Itemized modification records
○ ○ ○ ○ ○

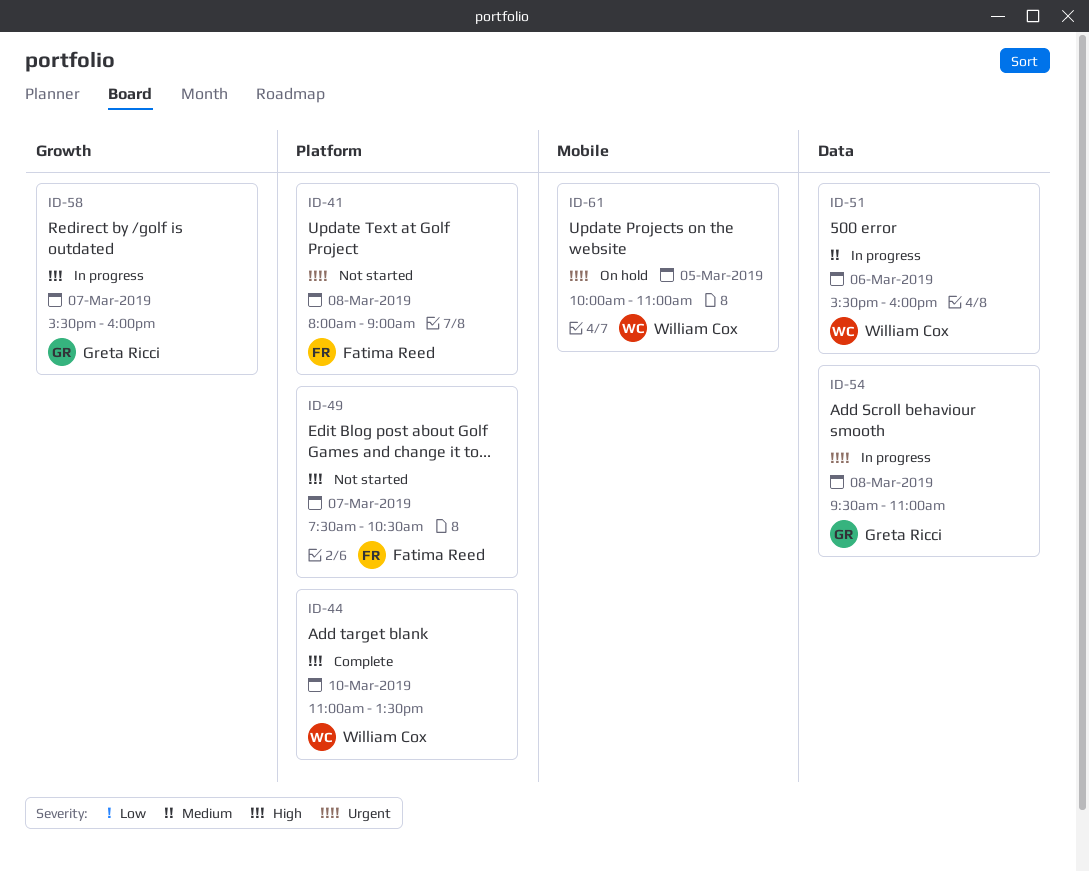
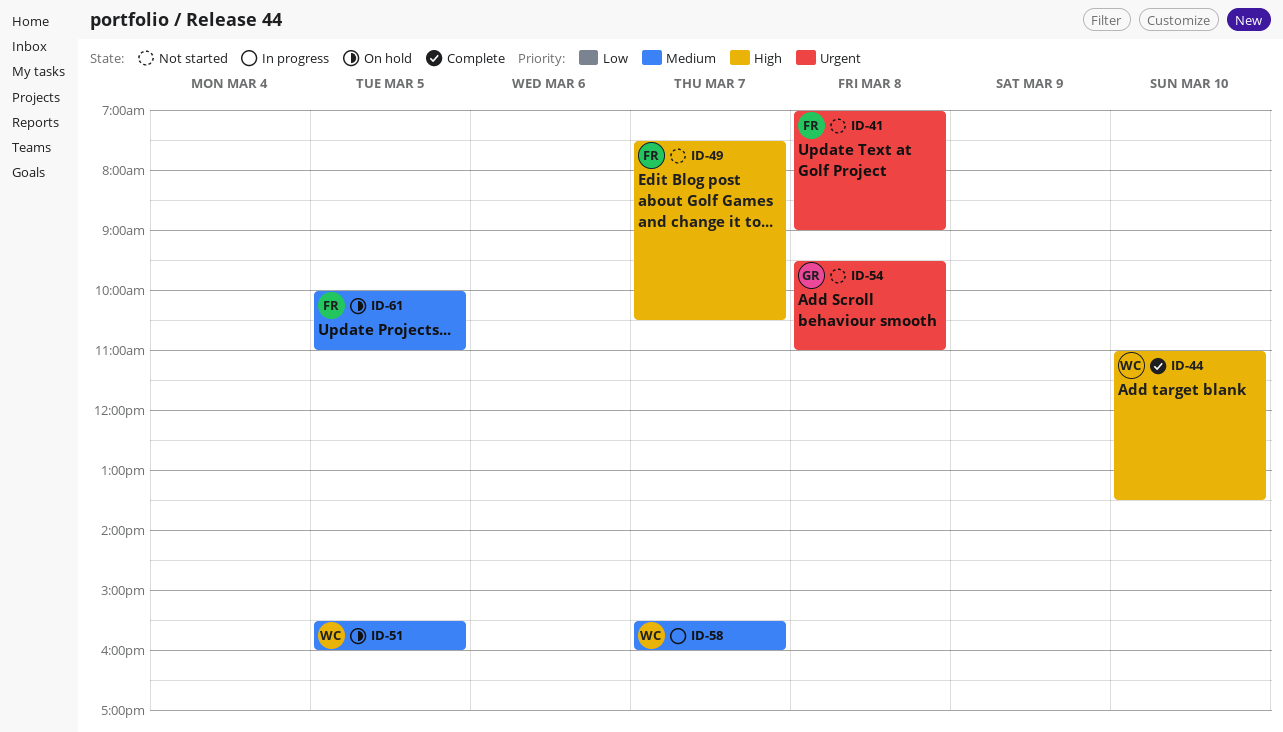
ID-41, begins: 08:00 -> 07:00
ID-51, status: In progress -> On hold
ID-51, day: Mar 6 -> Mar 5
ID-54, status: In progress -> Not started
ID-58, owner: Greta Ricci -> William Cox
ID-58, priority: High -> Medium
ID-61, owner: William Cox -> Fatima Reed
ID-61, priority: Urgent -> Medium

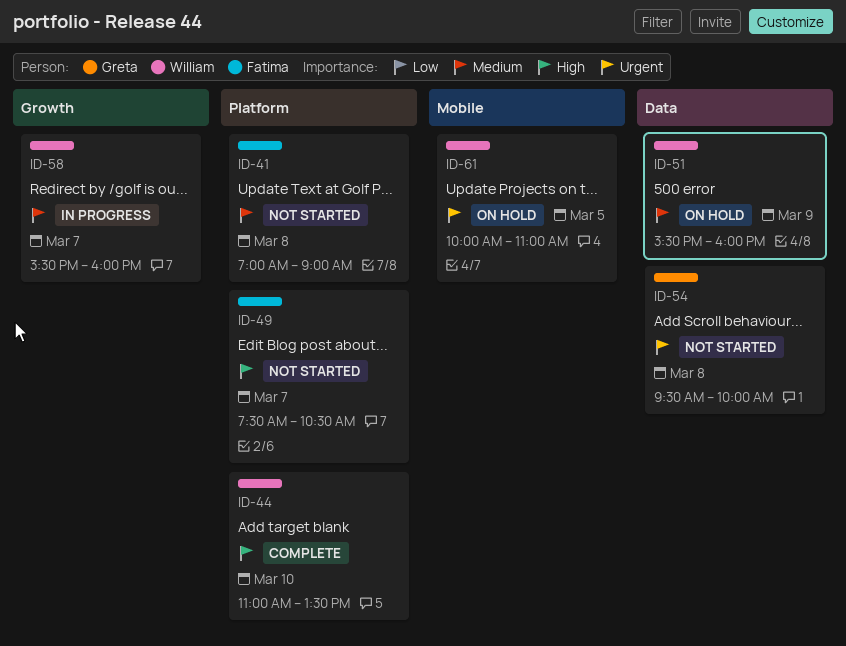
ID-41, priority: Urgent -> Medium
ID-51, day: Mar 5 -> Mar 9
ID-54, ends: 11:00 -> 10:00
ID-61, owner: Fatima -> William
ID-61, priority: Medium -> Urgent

○ ○ ○ ○ ○

▶ **Exercise directions**
Show the lines in the entries above that include the string "priority".

▶ **Answer to this problem**
ID-58, priority: High -> Medium
ID-61, priority: Urgent -> Medium
ID-41, priority: Urgent -> Medium
ID-61, priority: Medium -> Urgent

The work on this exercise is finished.